A simple example of what you are doing
x="a"
test_fun=function(x) {
as.character(substitute(x))
}
test_fun(x)
#"x"
However, if x was defined within the function body
#delete previous definition of x, if necessary
#rm(list="x")
test_fun=function(x) {
x="a"
as.character(substitute(x))
}
test_fun(x)
#"a"
One interesting aspect can be read further down the help of substitute
Substitution takes place by examining each component of the parse tree as follows: If it is not a bound symbol in env, it is unchanged. If it is a promise object, i.e., a formal argument to a function or explicitly created using delayedAssign(), the expression slot of the promise replaces the symbol. If it is an ordinary variable, its value is substituted, unless env is .GlobalEnv in which case the symbol is left unchanged.

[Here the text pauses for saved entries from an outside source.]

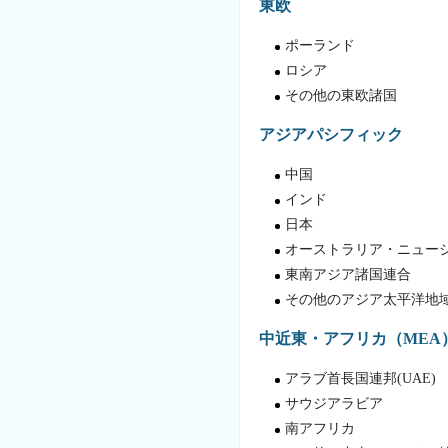
東欧
ポーランド
ロシア
その他の東欧諸国
アジアパシフィック
中国
インド
日本
オーストラリア・ニュー
東南アジア諸国連合
その他のアジア太平洋地
中近東・アフリカ（MEA
アラブ首長国連邦(UAE)
サウジアラビア
南アフリカ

The last part "unless env is .GlobalEnv in which case the symbol is left unchanged" is interesting because
x="a"
as.character(substitute(x))
"x"
This is because env is .GlobalEnv in this case. Then, substitution does not take place. I am sure there is a good reason for this - still it is somewhat surprising for me.
The manual states:
The operator ‘<-’ can be used anywhere,
whereas the operator ‘=’ is only allowed at the top level (e.g.,
in the complete expression typed at the command prompt) or as one
of the subexpressions in a braced list of expressions.

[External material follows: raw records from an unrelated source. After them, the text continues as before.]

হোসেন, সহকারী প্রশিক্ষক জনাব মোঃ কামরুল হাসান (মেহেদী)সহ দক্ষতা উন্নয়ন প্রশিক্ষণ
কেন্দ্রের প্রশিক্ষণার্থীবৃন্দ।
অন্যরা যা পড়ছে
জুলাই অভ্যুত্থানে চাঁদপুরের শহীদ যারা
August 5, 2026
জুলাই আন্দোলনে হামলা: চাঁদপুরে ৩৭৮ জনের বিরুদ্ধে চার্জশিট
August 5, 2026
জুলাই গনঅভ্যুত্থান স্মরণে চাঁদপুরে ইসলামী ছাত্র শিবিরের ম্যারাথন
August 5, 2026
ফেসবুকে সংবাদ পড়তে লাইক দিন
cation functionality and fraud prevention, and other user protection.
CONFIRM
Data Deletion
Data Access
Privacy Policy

The question here mention the difference when used in the function call. But in the function definition, it seems to work normally:
a = function ()
{
b = 2
x <- 3
y <<- 4
}
a()
# (b and x are undefined here)
So why the manual mentions that the operator ‘=’ is only allowed at the top level??
There is nothing about it in the language definition (there is no = operator listed, what a shame!)

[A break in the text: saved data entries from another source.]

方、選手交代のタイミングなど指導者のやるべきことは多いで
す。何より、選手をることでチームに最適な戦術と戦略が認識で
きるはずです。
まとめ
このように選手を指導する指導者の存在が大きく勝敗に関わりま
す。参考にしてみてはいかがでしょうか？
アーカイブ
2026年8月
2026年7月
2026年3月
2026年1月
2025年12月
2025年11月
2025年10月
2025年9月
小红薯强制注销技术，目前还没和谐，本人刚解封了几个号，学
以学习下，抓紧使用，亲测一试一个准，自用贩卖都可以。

The text you quote says at the top level OR in a braced list of subexpressions. You are using it in a braced list of subexpressions. Which is allowed.
You have to go to great lengths to find an expression which is neither toplevel nor within braces. Here is one. You sometimes want to wrap an assignment inside a try block: try( x <- f() ) is fine, but try( x = f(x) ) is not -- you need to either change the assignment operator or add braces.
Expressions not at the top level include usage in control structures like if. For example, the following programming error is illegal.
> if(x = 0) 1 else x
Error: syntax error
As mentioned here: https://stackoverflow.com/a/4831793/210673
Also see http://developer.r-project.org/equalAssign.html
Other than some examples such as system.time as others have shown where <- and = have different results, the main difference is more philisophical. Larry Wall, the creater of Perl, said something along the lines of "similar things should look similar, different things should look different", I have found it interesting in different languages to see what things are considered "similar" and which are considered "different". Now for R assignment let's compare 2 commands:
myfun( a <- 1:10 )
myfun( a = 1:10 )
Some would argue that in both cases we are assigning 1:10 to a so what we are doing is similar.
The other argument is that in the first call we are assigning to a variable a that is in the same environment from which myfun is being called and in the second call we are assigning to a variable a that is in the environment created when the function is called and is local to the function and those two a variables are different.
So which to use depends on whether you consider the assignments "similar" or "different".
Personally, I prefer <-, but I don't think it is worth fighting a holy war over.